[SUPPLIED RECORDS — start]

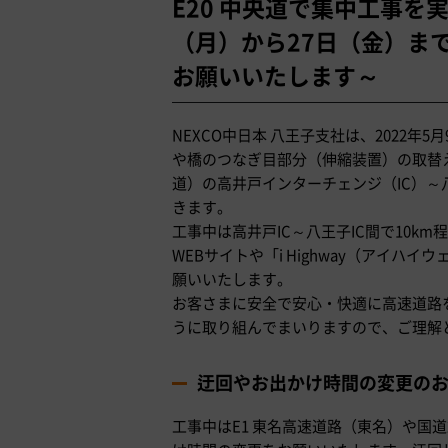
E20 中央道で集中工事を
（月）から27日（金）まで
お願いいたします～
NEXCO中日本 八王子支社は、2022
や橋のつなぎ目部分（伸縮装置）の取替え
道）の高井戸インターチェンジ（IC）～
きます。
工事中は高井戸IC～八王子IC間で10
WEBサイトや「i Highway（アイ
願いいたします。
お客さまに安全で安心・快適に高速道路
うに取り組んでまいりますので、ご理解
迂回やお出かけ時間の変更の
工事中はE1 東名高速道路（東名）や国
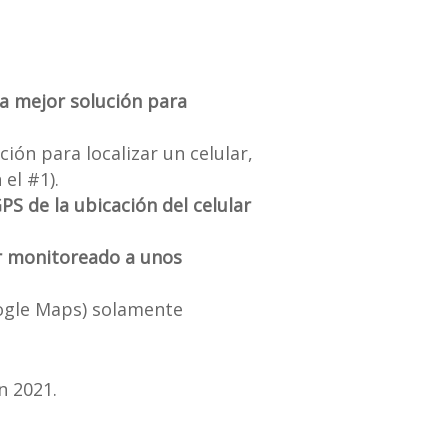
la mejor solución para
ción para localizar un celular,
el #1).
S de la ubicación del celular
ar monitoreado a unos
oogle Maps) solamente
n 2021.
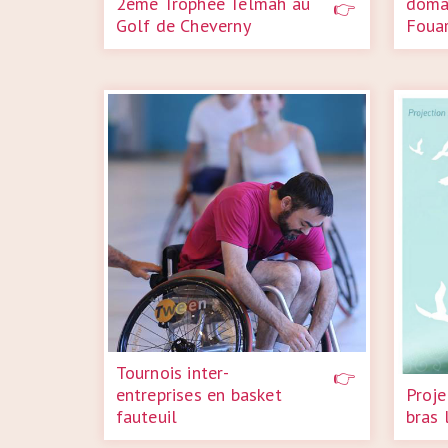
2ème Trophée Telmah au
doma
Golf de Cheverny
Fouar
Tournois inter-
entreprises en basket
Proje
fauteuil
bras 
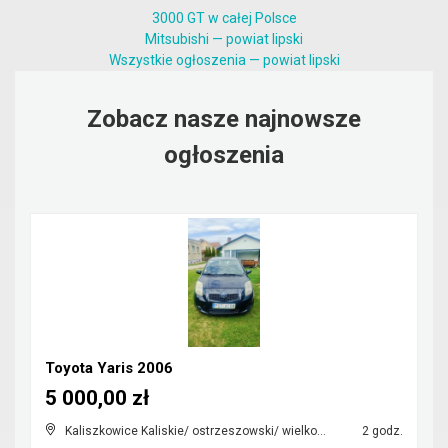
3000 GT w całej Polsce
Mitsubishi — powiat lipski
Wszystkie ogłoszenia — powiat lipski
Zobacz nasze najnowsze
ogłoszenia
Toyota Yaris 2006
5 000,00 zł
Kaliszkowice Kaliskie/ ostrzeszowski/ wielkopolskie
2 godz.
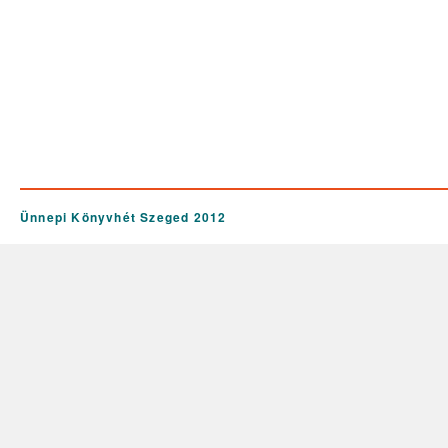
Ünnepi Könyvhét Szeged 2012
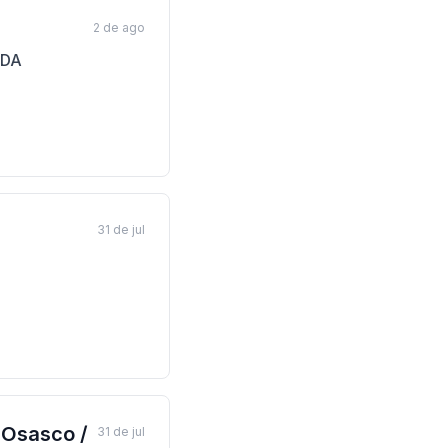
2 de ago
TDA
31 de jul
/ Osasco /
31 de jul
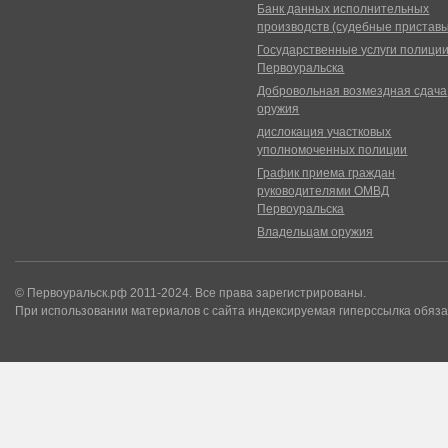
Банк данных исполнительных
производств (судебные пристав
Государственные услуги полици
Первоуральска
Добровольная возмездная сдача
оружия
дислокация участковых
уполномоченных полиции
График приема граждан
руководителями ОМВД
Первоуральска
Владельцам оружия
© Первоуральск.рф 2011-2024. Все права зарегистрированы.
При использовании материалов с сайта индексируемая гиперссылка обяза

[SUPPLIED RECORDS — finish]

YOUR OBJECTIVE
Pick out every line of the data above that contains the string "powiat". Case counts.

ANSWER FOR THIS EXERCISE
Mitsubishi — powiat lipski
Wszystkie ogłoszenia — powiat lipski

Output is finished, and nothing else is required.